Presiden Cabut Aturan Investasi Miras, Habib Banua : Tidak Ada Kata Terlambat Perbaiki Indonesia
- STARBANJAR - Anggota DPD RI Habib Abdurrahman Bahasyim mengapresiasi langkah Presiden Jokowi yang telah mencabut lampiran Peraturan Presiden Nomor 10 Tahun 2021 yang mengatur pembukaan investasi baru industri miras yang mengandung alkohol.
Politik
STARBANJAR - Anggota DPD RI Habib Abdurrahman Bahasyim mengapresiasi langkah Presiden Jokowi yang telah mencabut lampiran Peraturan Presiden Nomor 10 Tahun 2021 yang mengatur pembukaan investasi baru industri miras yang mengandung alkohol. Dia meyakini investasi miras memang lebih banyak dampak negatifnya ketimbang positif.
"Saya sangat gembira presiden sdh mendengar aspirasi masyarakat, tidak ada kata terlambat untuk memperbaiki Indonesia secara bersama, saya harap orang orang terdekat presiden betul betul memberi masukan yang baik kepada presiden," ujar Habib Banua sapaan akrabnya, saat dihubungi, Rabu (3/3/2021).
Dia berpesan setiap kebijakan yang ingin diambil negara jangan hanya melihat dari prespektif ekonomi saja, tapi melihat secara komprehensif segala permasalahan bangsa.
Bagi Habib Banua, Presiden sebagai orang nomor satu di Negara Kesatuan Republik Indonesia jangan sampai akibat kesalahan dalam pengambilan keputusan, Presiden malah terjebak dengan keputusan yang membuat suasana kebangsaan menjadi gaduh.
"Saya berharap kedepan presiden tetap fokus dalam memajukan Indonesia yang maju dan beradab," tandasnya.
Perlu diketahui Perpres Bidang Usaha Penanaman Modal yang memuat aturan soal usaha miras menuai kontroversi.
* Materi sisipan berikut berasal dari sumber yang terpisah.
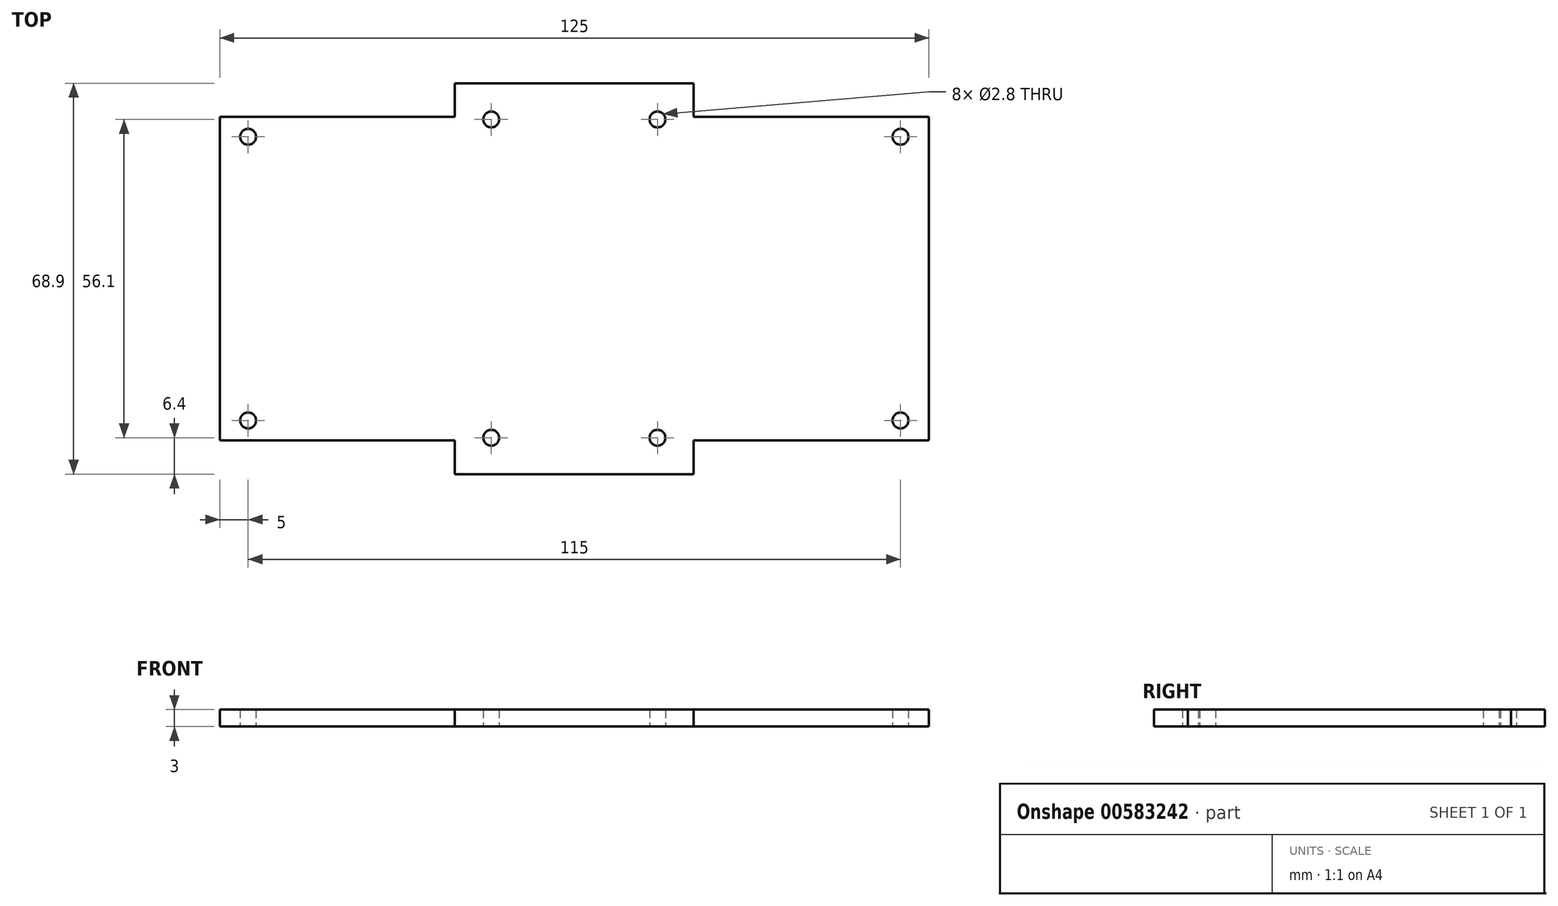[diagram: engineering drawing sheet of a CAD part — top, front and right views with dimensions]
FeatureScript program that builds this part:
annotation { "Feature Type Name" : "Feature", "Feature Type Description" : "" }
export const myFeature = defineFeature(function(context is Context, id is Id, definition is map)
    precondition{}
    {
        {
            var Q0;
            Q0=qCreatedBy(makeId("Top.planeOp"),FACE);
            var sketch = newSketch(context, id + "F0", { "sketchPlane" : qUnion([Q0])});
            skLineSegment(sketch, "E0.bottom", {"start": v(18.05, -31.45) * mm, "end": v(-18.05, -31.45) * mm, "construction": true});
            skLineSegment(sketch, "E0.top", {"start": v(18.05, 31.45) * mm, "end": v(-18.05, 31.45) * mm, "construction": true});
            skLineSegment(sketch, "E0.left", {"start": v(18.05, -31.45) * mm, "end": v(18.05, 31.45) * mm, "construction": true});
            skLineSegment(sketch, "E0.right", {"start": v(-18.05, -31.45) * mm, "end": v(-18.05, 31.45) * mm, "construction": true});
            skPoint(sketch, "E0.middle", {"position": v(0, 0) * mm});
            skCircle(sketch, "E1", {"center": v(-14.65, -28.05) * mm, "radius": 1.65 * mm, "construction": true});
            skCircle(sketch, "E2", {"center": v(-14.65, 28.05) * mm, "radius": 1.65 * mm, "construction": true});
            skCircle(sketch, "E3", {"center": v(14.65, 28.05) * mm, "radius": 1.65 * mm, "construction": true});
            skCircle(sketch, "E4", {"center": v(14.65, -28.05) * mm, "radius": 1.65 * mm, "construction": true});
            skCircle(sketch, "E5", {"center": v(14.65, -28.05) * mm, "radius": 1.4 * mm});
            skCircle(sketch, "E6", {"center": v(-14.65, -28.05) * mm, "radius": 1.4 * mm});
            skCircle(sketch, "E7", {"center": v(-14.65, 28.05) * mm, "radius": 1.4 * mm});
            skCircle(sketch, "E8", {"center": v(14.65, 28.05) * mm, "radius": 1.4 * mm});
            skLineSegment(sketch, "E9.bottom", {"start": v(62.5, -40) * mm, "end": v(-62.5, -40) * mm, "construction": true});
            skLineSegment(sketch, "E9.top", {"start": v(62.5, 40) * mm, "end": v(-62.5, 40) * mm, "construction": true});
            skLineSegment(sketch, "E9.left", {"start": v(62.5, -40) * mm, "end": v(62.5, 40) * mm, "construction": true});
            skLineSegment(sketch, "E9.right", {"start": v(-62.5, -40) * mm, "end": v(-62.5, 40) * mm, "construction": true});
            skCircle(sketch, "E10", {"center": v(-57.5, 25) * mm, "radius": 1.4 * mm});
            skCircle(sketch, "E11", {"center": v(-57.5, -25) * mm, "radius": 1.4 * mm});
            skCircle(sketch, "E12", {"center": v(57.5, -25) * mm, "radius": 1.4 * mm});
            skCircle(sketch, "E13", {"center": v(57.5, 25) * mm, "radius": 1.4 * mm});
            skLineSegment(sketch, "E14", {"start": v(-62.5, 28.5) * mm, "end": v(-62.5, -28.5) * mm});
            skLineSegment(sketch, "E15", {"start": v(-62.5, -28.5) * mm, "end": v(-21.05, -28.5) * mm});
            skLineSegment(sketch, "E16", {"start": v(-21.05, -28.5) * mm, "end": v(-21.05, -34.45) * mm});
            skLineSegment(sketch, "E17", {"start": v(-21.05, -34.45) * mm, "end": v(21.05, -34.45) * mm});
            skLineSegment(sketch, "E18", {"start": v(21.05, -34.45) * mm, "end": v(21.05, -28.5) * mm});
            skLineSegment(sketch, "E19", {"start": v(21.05, -28.5) * mm, "end": v(62.5, -28.5) * mm});
            skLineSegment(sketch, "E20", {"start": v(62.5, -28.5) * mm, "end": v(62.5, 28.5) * mm});
            skLineSegment(sketch, "E21", {"start": v(62.5, 28.5) * mm, "end": v(21.05, 28.5) * mm});
            skLineSegment(sketch, "E22", {"start": v(21.05, 28.5) * mm, "end": v(21.05, 34.45) * mm});
            skLineSegment(sketch, "E23", {"start": v(21.05, 34.45) * mm, "end": v(-21.05, 34.45) * mm});
            skLineSegment(sketch, "E24", {"start": v(-21.05, 34.45) * mm, "end": v(-21.05, 28.5) * mm});
            skLineSegment(sketch, "E25", {"start": v(-21.05, 28.5) * mm, "end": v(-62.5, 28.5) * mm});
            skSolve(sketch);
        }
        {
            var Q0;
            Q0=makeQuery(id+"F0.imprint","IMPRINT",FACE,{"disambiguationData":[TD([[makeQuery(id+"F0.imprint","IMPRINT",EDGE,{"derivedFrom":sQuery(id+"F0.wireOp",EDGE,"E5")}),-1.0]])]});
            extrude(context, id + "F1", {"entities" : qUnion([Q0]), "depth" : 3 * mm, "offsetDistance" : 25 * mm});
        }
    });
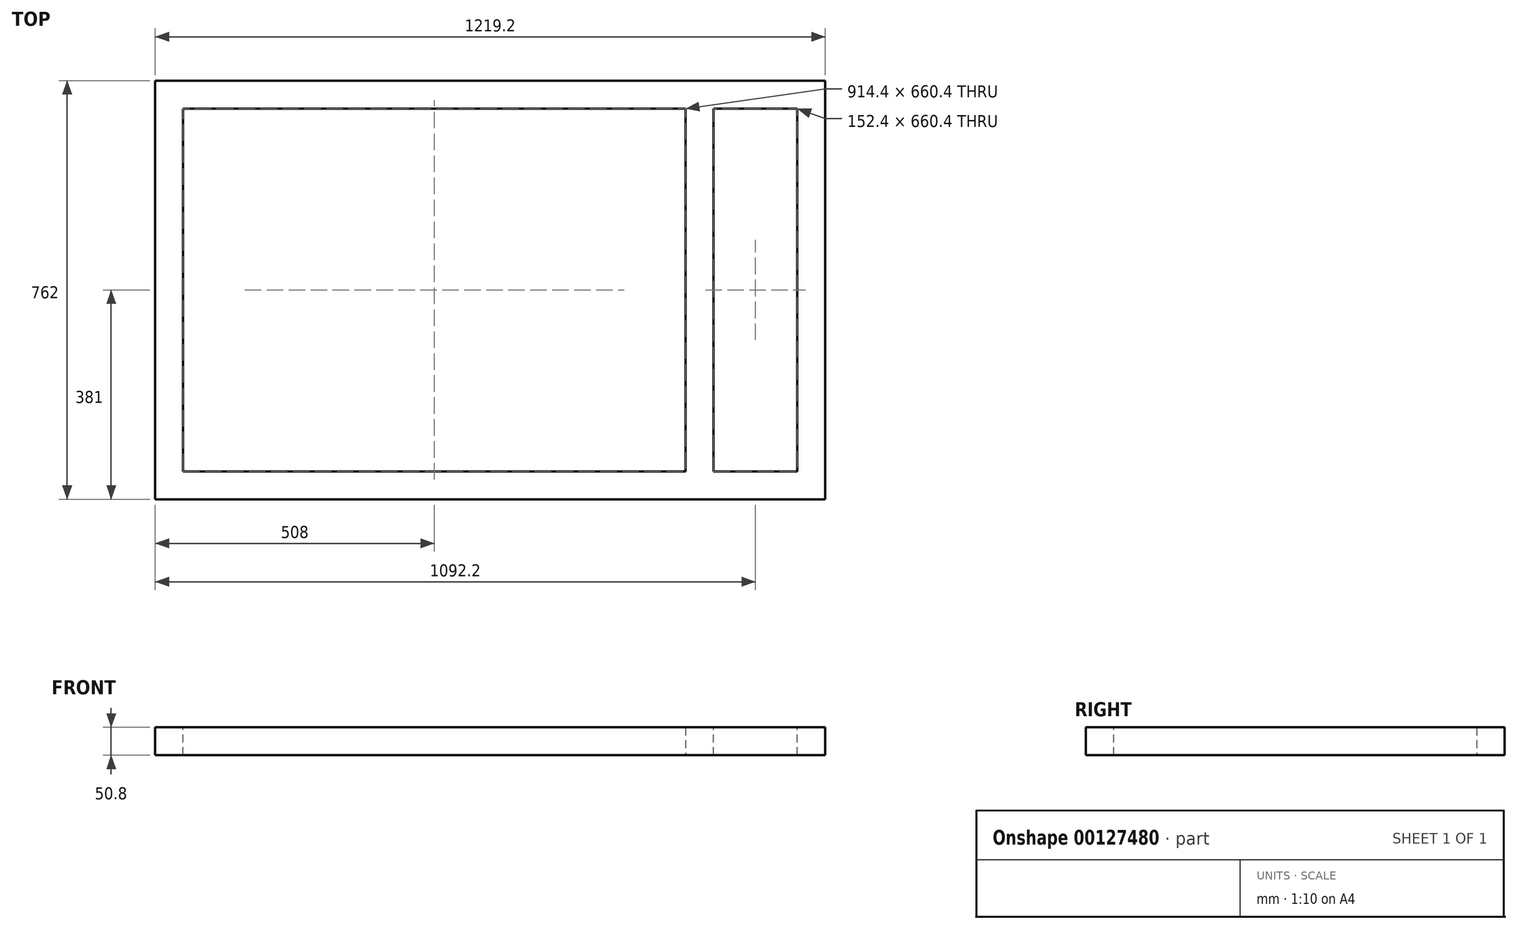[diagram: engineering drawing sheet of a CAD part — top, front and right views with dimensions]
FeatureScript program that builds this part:
annotation { "Feature Type Name" : "Feature", "Feature Type Description" : "" }
export const myFeature = defineFeature(function(context is Context, id is Id, definition is map)
    precondition{}
    {
        {
            var Q0;
            Q0=qCreatedBy(makeId("Top.planeOp"),FACE);
            var sketch = newSketch(context, id + "F0", { "sketchPlane" : qUnion([Q0])});
            skLineSegment(sketch, "E0.bottom", {"start": v(0, 0) * mm, "end": v(1219.2, 0) * mm});
            skLineSegment(sketch, "E0.top", {"start": v(0, 762) * mm, "end": v(1219.2, 762) * mm});
            skLineSegment(sketch, "E0.left", {"start": v(0, 0) * mm, "end": v(0, 762) * mm});
            skLineSegment(sketch, "E0.right", {"start": v(1219.2, 0) * mm, "end": v(1219.2, 762) * mm});
            skSolve(sketch);
        }
        {
            var Q0;
            Q0=qCreatedBy(makeId("Front.planeOp"),FACE);
            var sketch = newSketch(context, id + "F1", { "sketchPlane" : qUnion([Q0])});
            skLineSegment(sketch, "E1.bottom", {"start": v(0, 0) * mm, "end": v(50.8, 0) * mm});
            skLineSegment(sketch, "E1.top", {"start": v(0, -50.8) * mm, "end": v(50.8, -50.8) * mm});
            skLineSegment(sketch, "E1.left", {"start": v(0, 0) * mm, "end": v(0, -50.8) * mm});
            skLineSegment(sketch, "E1.right", {"start": v(50.8, 0) * mm, "end": v(50.8, -50.8) * mm});
            skSolve(sketch);
        }
        {
            var Q0;
            Q0 = qSketchRegion(id + "F1", true);
            var Q1;
            Q1=sQuery(id+"F0.wireOp",EDGE,"E0.left");
            var Q2;
            Q2=sQuery(id+"F0.wireOp",EDGE,"E0.top");
            var Q3;
            Q3=sQuery(id+"F0.wireOp",EDGE,"E0.right");
            var Q4;
            Q4=sQuery(id+"F0.wireOp",EDGE,"E0.bottom");
            sweep(context, id + "F2", {"profiles" : qUnion([Q0]), "path" : qUnion([Q1, Q2, Q3, Q4])});
        }
        {
            var Q0;
            Q0=makeQuery(id+"F2.opSweep","SWEPT_FACE",FACE,{"disambiguationData":[OSD([sQuery(id+"F0.wireOp",EDGE,"E0.top"),sQuery(id+"F1.wireOp",EDGE,"E1.right")])]});
            var sketch = newSketch(context, id + "F3", { "sketchPlane" : qUnion([Q0])});
            skLineSegment(sketch, "E2", {"start": v(1168.4, 0) * mm, "end": v(1016, 0) * mm, "construction": true});
            skLineSegment(sketch, "E3.bottom", {"start": v(1016, 0) * mm, "end": v(965.2, 0) * mm});
            skLineSegment(sketch, "E3.top", {"start": v(1016, -50.8) * mm, "end": v(965.2, -50.8) * mm});
            skLineSegment(sketch, "E3.left", {"start": v(1016, 0) * mm, "end": v(1016, -50.8) * mm});
            skLineSegment(sketch, "E3.right", {"start": v(965.2, 0) * mm, "end": v(965.2, -50.8) * mm});
            skSolve(sketch);
        }
        {
            var Q0;
            Q0=makeQuery(id+"F3.imprint","IMPRINT",FACE,{"disambiguationData":[TD([[makeQuery(id+"F3.imprint","IMPRINT",EDGE,{"derivedFrom":sQuery(id+"F3.wireOp",EDGE,"E3.bottom")}),-1.0]])]});
            var Q1;
            Q1=makeQuery(id+"F2.opSweep","SWEPT_FACE",FACE,{"disambiguationData":[OSD([sQuery(id+"F0.wireOp",EDGE,"E0.bottom"),sQuery(id+"F1.wireOp",EDGE,"E1.right")])]});
            extrude(context, id + "F4", {"entities" : qUnion([Q0]), "operationType" : NewBodyOperationType.ADD, "endBound" : BoundingType.UP_TO_SURFACE, "endBoundEntityFace" : qUnion([Q1]), "depth" : 25.4 * mm});
        }
    });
Presiden Jokowi mencabut lampiran perpres yang mengatur pembukaan investasi baru industri miras yang mengandung alkohol.
"Bersama ini saya sampaikan, saya putuskan lampiran perpres terkait pembukaan investasi baru dalam industri miras yang mengandung alkohol saya nyatakan dicabut," kata Jokowi dalam siaran pers virtual.